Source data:
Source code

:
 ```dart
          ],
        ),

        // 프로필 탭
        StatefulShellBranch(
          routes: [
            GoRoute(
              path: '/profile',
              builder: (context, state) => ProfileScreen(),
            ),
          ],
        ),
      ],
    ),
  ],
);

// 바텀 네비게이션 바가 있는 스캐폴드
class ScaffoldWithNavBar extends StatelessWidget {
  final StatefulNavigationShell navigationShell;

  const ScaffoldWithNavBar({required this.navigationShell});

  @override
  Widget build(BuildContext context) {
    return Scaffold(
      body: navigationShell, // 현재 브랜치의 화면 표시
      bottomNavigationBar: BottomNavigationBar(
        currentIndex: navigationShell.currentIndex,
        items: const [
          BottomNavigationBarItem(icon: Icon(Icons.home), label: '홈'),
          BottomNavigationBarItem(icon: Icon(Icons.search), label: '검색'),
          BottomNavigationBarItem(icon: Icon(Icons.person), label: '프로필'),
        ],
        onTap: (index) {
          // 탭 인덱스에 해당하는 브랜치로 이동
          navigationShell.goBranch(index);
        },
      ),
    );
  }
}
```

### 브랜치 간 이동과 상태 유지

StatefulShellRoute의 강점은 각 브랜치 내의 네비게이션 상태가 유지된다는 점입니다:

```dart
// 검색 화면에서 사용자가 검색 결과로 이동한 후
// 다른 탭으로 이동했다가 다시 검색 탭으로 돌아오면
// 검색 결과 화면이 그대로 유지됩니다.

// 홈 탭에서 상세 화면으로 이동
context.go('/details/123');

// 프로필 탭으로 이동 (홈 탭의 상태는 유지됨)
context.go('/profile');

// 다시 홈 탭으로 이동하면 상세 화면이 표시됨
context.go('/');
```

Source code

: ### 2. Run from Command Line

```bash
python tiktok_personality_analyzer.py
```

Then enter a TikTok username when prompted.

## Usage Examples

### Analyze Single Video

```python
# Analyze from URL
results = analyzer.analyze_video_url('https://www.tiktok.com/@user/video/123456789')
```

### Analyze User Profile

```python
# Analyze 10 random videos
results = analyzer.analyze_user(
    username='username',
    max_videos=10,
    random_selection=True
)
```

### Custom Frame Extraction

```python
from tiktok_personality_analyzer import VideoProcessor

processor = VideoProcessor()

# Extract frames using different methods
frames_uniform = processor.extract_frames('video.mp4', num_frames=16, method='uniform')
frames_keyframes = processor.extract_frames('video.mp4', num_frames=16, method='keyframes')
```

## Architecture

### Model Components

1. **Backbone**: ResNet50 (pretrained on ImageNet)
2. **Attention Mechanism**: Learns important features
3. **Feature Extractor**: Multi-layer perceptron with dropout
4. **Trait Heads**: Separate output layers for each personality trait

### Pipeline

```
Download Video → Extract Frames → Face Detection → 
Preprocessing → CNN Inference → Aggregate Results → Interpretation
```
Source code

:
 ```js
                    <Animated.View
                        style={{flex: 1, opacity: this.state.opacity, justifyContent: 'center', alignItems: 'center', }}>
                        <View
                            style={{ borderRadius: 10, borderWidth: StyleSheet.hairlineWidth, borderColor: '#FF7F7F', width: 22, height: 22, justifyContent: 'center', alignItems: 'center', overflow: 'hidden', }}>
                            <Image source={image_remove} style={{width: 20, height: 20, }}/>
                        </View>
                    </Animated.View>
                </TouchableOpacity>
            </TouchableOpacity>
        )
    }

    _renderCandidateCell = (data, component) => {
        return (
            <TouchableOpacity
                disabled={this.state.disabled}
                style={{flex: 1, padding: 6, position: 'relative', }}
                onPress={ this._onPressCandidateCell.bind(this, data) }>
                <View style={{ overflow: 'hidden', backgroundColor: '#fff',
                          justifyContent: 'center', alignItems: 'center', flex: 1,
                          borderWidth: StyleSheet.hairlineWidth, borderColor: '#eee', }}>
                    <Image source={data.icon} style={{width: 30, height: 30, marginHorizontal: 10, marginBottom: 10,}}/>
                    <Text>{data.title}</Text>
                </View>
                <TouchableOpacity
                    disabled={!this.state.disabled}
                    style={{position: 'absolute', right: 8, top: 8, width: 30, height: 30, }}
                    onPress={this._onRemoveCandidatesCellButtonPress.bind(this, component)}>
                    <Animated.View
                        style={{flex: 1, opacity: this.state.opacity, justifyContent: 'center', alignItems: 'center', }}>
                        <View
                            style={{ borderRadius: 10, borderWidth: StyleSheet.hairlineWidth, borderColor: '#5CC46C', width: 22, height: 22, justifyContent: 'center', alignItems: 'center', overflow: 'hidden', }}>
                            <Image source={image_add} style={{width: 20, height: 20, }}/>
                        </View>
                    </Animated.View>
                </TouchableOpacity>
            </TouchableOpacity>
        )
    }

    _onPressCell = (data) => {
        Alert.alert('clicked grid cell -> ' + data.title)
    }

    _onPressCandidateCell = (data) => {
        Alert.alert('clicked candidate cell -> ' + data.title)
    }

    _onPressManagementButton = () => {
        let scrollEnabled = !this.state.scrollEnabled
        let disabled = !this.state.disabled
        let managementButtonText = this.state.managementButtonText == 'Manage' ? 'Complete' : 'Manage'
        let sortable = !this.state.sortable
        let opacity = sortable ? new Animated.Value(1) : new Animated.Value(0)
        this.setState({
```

= EXERCISE AIM =
Only the number is wanted. Count the lines above that include the word "label".

= EXERCISE RESPONSE =
3